Friday 21 October 2011

Sentencing floors

Dan Gardner is right that mandatory minimum sentencing often yields perverse outcomes.
Now look at that first mandatory minimum sentence again: It means that anyone who grows six marijuana plants with the intention of sharing even a single joint with a friend will be guilty of an offence punishable with a mandatory minimum sentence of six months in jail.

And remember the phrase "real property that belongs to a third party"? That's what a rented apartment is. Imagine a university student living in a rented apartment with her boyfriend, suggests University of Toronto criminologist Tony Doob. She grows a single marijuana plant. She rolls a joint for her and her boyfriend. And just like that she's a "trafficker" subject to a mandatory minimum sentence of nine months in jail.

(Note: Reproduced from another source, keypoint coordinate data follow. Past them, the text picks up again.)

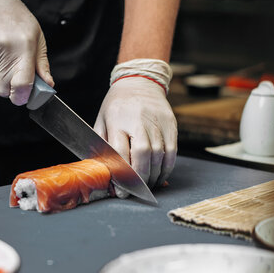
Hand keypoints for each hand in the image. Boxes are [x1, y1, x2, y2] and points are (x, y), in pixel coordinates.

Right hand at [0, 0, 53, 104]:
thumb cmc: (16, 17)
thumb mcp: (36, 36)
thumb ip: (41, 64)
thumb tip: (48, 85)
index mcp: (24, 47)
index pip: (22, 85)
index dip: (23, 97)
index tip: (24, 96)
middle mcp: (4, 50)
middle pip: (3, 89)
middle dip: (10, 88)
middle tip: (13, 74)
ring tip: (1, 58)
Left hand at [94, 62, 176, 196]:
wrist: (139, 81)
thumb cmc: (116, 105)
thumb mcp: (101, 121)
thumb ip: (101, 147)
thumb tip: (105, 174)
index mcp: (117, 119)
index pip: (121, 151)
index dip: (122, 174)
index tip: (121, 191)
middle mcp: (139, 119)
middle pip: (143, 154)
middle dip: (140, 178)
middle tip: (135, 191)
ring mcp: (157, 120)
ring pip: (159, 154)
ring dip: (154, 175)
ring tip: (146, 185)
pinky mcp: (171, 123)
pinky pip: (172, 151)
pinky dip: (167, 167)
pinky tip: (160, 175)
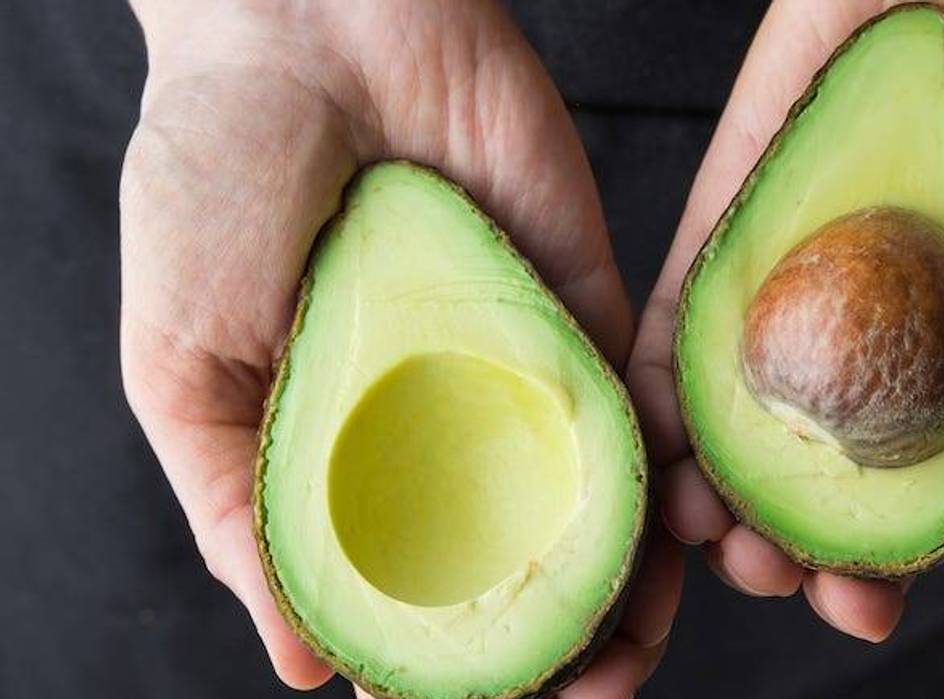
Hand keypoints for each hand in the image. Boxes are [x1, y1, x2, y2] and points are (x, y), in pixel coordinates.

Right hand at [119, 1, 679, 695]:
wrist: (307, 23)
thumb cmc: (213, 184)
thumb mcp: (184, 368)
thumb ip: (242, 515)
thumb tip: (306, 666)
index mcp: (352, 449)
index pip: (419, 585)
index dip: (456, 662)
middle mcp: (450, 419)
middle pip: (525, 557)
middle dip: (563, 639)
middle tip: (594, 692)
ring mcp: (524, 360)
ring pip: (600, 499)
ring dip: (632, 582)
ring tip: (639, 648)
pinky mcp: (588, 295)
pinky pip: (642, 399)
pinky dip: (667, 472)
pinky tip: (680, 537)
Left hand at [628, 0, 943, 639]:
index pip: (915, 490)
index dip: (881, 563)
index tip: (855, 607)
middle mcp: (886, 323)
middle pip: (812, 465)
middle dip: (779, 538)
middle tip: (762, 572)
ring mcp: (809, 268)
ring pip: (735, 407)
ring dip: (704, 484)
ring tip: (696, 532)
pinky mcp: (744, 203)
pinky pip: (685, 304)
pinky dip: (658, 380)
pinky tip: (650, 444)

Are these outcomes simple, clear, and predictable? Hardly. They're shocking as hell. But mandatory minimums have a nasty tendency to do that.
He argues mandatory minimum sentencing has no deterrent effect. I'm not familiar with that literature, but mandatory minimums in the form of three-strikes legislation have substantial deterrence effects. They just may not be worth the candle.

Gardner nails one other point though:
But mandatory minimums don't actually do away with discretion.

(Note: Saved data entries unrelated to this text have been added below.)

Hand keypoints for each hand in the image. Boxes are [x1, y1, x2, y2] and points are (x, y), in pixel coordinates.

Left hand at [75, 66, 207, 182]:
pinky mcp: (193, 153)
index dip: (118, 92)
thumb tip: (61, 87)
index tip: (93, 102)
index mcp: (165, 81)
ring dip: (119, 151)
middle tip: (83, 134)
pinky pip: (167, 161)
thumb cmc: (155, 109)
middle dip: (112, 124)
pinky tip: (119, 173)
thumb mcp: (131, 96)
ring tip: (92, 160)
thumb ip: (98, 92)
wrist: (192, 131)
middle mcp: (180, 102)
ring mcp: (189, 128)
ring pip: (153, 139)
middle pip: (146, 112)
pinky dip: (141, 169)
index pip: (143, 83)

They merely transfer it from judges, by restricting their ability to choose the sentence, to prosecutors, who choose the charge. The system is still ambiguous, uncertain, and unpredictable. It's just ambiguous, uncertain, and unpredictable in a different way.
Discretion lets prosecutors extract plea bargains to lesser charges from risk-averse defendants facing ridiculous minimum sentencing if convicted.